Ionos, rated “overweight” with over 41% upside, was the top performer in the software coverage in 2025, rising about 24% YTD. JPM’s upside is based on valuation and EBITDA forecasts, though the report notes Adj. EBITDA expectations remain negative versus consensus in 2025 and 2026 at a decline of 3.5% and 1.9%, respectively.
SAP, one of JPM’s highest-conviction ideas, is rated “overweight” with above 40% upside. The brokerage highlights accelerating revenue growth into 2026-27, modeled at roughly 20% EPS CAGR from 2026-2028, and continued expansion in SAP’s cloud backlog, which reached €63 billion in December 2024 after 40% constant-currency growth.
JPM cites SAP’s entrenched position in mission-critical enterprise software and insulation from seat-based AI impacts as key drivers.
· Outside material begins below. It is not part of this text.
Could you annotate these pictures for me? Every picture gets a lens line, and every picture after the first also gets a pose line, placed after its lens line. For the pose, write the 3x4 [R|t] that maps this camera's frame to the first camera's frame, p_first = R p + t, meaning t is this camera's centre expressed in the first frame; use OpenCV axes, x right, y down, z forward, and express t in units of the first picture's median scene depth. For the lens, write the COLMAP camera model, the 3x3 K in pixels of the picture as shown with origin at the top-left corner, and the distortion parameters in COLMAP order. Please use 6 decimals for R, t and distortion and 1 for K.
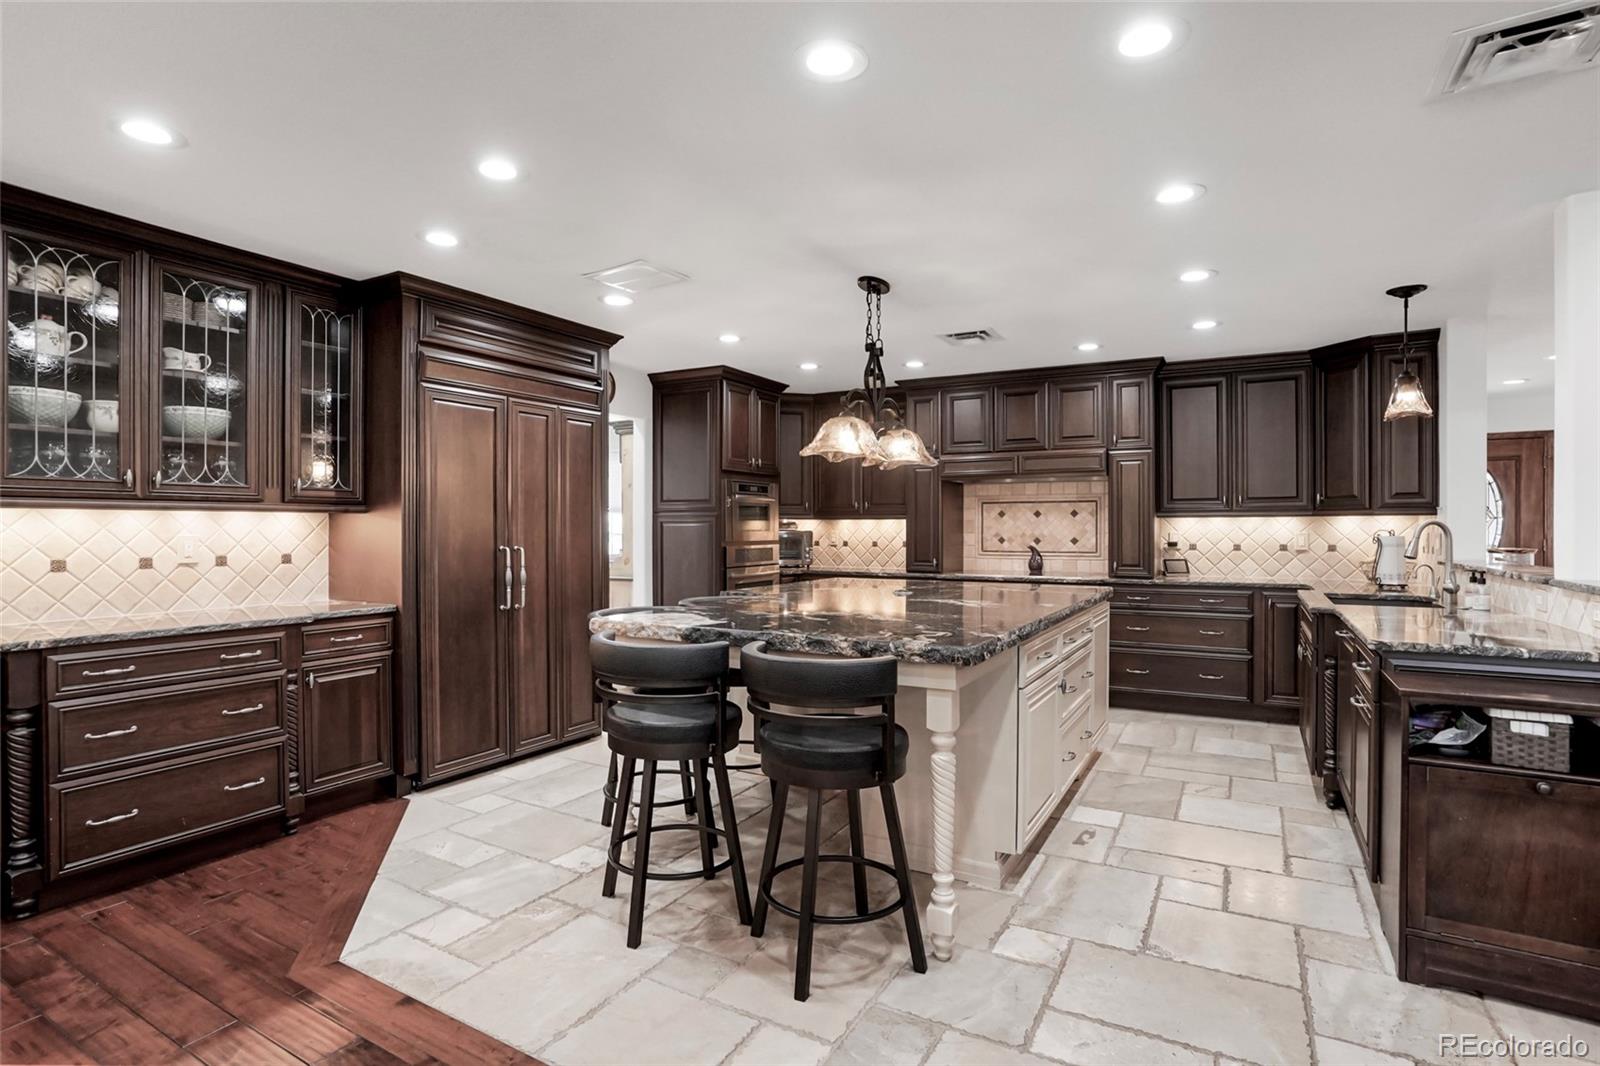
lens RADIAL K [[803.2, 0, 795.8], [0, 803.2, 524.1], [0, 0, 1]] dist [-0.036006, 0.008802]
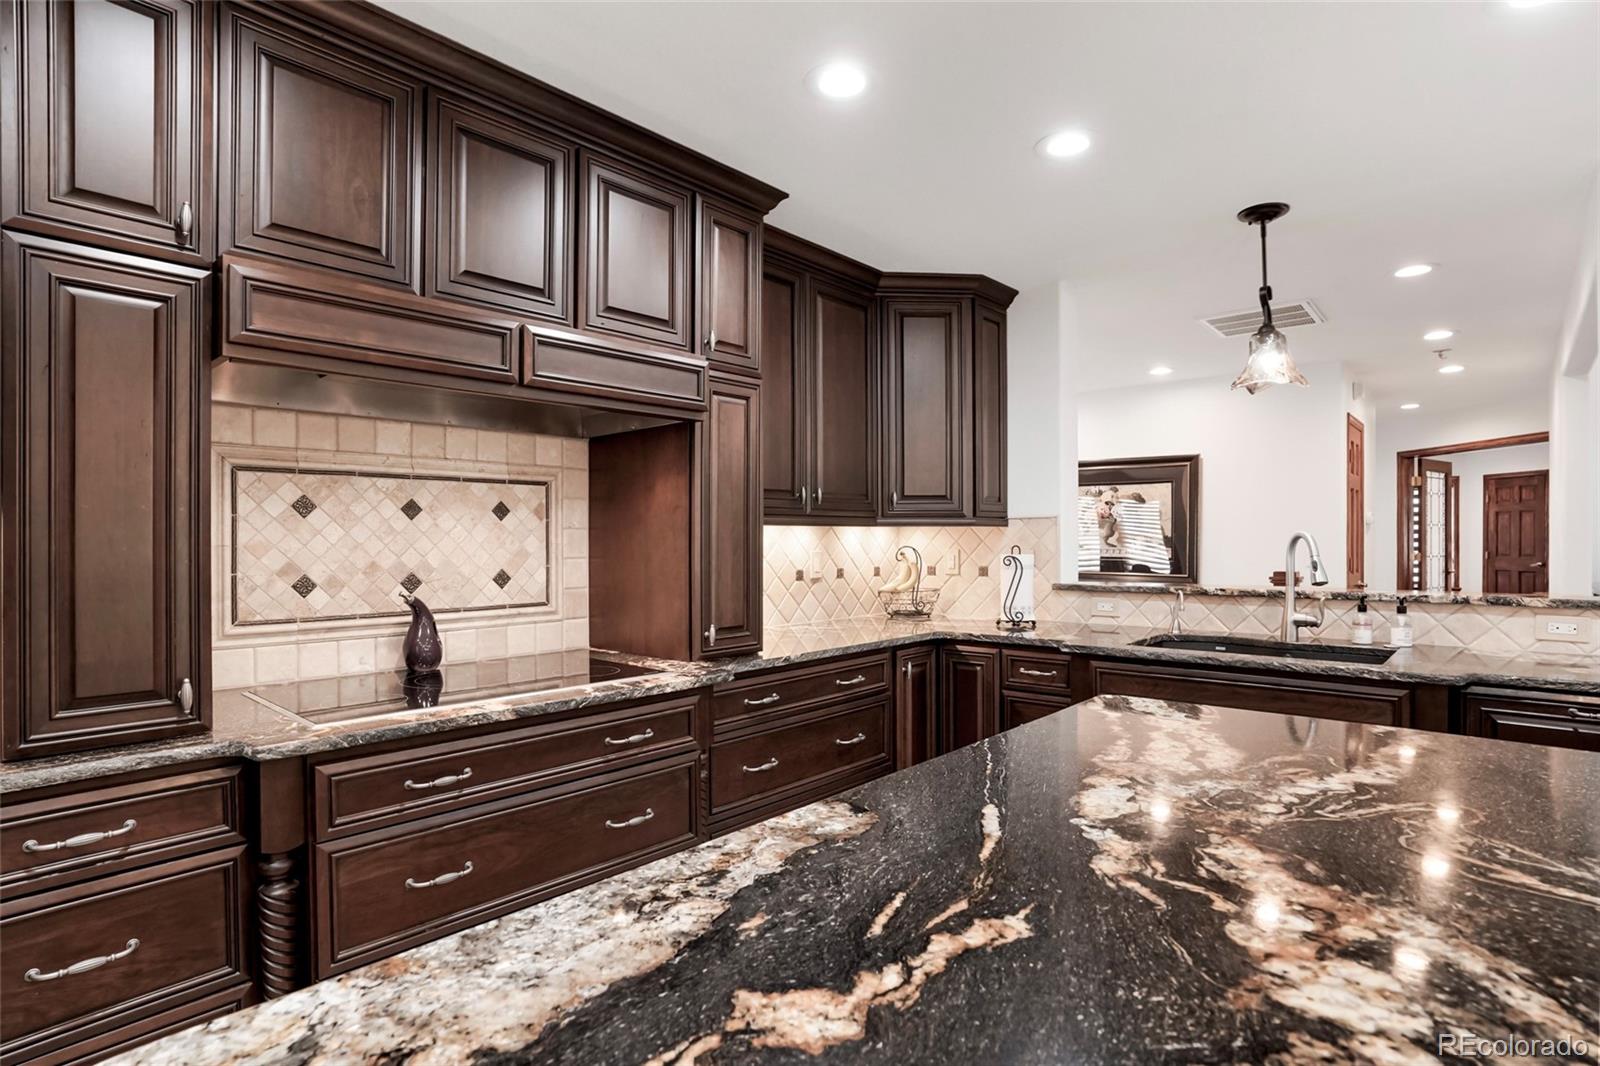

Softcat, upgraded to “overweight” with above 35% upside, is supported by improving EPS and free cash flow growth.
JPM says the UK reseller continues to deliver “better-than-average volume growth” while one-off investment spending moderates. The brokerage also points to Softcat’s discount to long-term P/E medians, noting it trades about 22% below its 10-year average.
Temenos, also “overweight” with an over 21% upside, remains a preferred name due to its exposure to regulated financial-services software, which JPM believes is “relatively well insulated from AI.” The firm models 6-7% organic revenue growth and about 17% FCF CAGR from 2025-2028 and highlights a 50% planned expansion in sales headcount by the end of 2025, positioned to support conversion of pipeline into 2026 revenue.
AutoStore, rated “overweight” with above 20% upside, is viewed as well-placed in cubic warehouse automation. The brokerage notes that the Light AS/RS segment in which AutoStore operates is expected to grow at an “attractive CAGR,” with cubic storage expected to gain share over time, supporting the company’s positioning in logistics automation.
OVHcloud, assigned an “overweight” rating with over 20% upside, sits within JPM’s Web/Cloud Infra & Automation group. The brokerage’s estimates show Adj. EBITDA moving modestly higher versus consensus in 2025 (+1.5%) and approaching flat in 2026 (–0.2%), contributing to the return potential based on valuation.
Computacenter, rated “overweight” with above 10% upside, is identified as a key beneficiary of GenAI infrastructure demand. JPM expects all three of the firm’s major profit engines, Germany, North America and the UK, to grow EBIT year-on-year through 2026.
The brokerage says Computacenter’s exposure to hyperscaler capital spending continues to offer a “compelling” setup despite a recent re-rating relative to peers.
Amadeus, rated “overweight” with over 14% upside, is projected to deliver around 10% earnings growth in coming years, supported by leadership in global distribution and passenger service systems, with more than 40% share.
The brokerage cites ramping hospitality deals with Marriott and Accor through 2026-27, though notes that consensus estimates for 2026 “look full,” limiting earnings revision upside. JPM also flags ongoing concerns over disintermediation, including airline direct-booking and potential AI agent effects.
Capgemini, rated “neutral” with above 14% upside, rounds out the top 10. JPM describes a “balanced risk/reward” profile as revenue growth trends improve but market skepticism persists due to AI-related concerns over service-delivery deflation.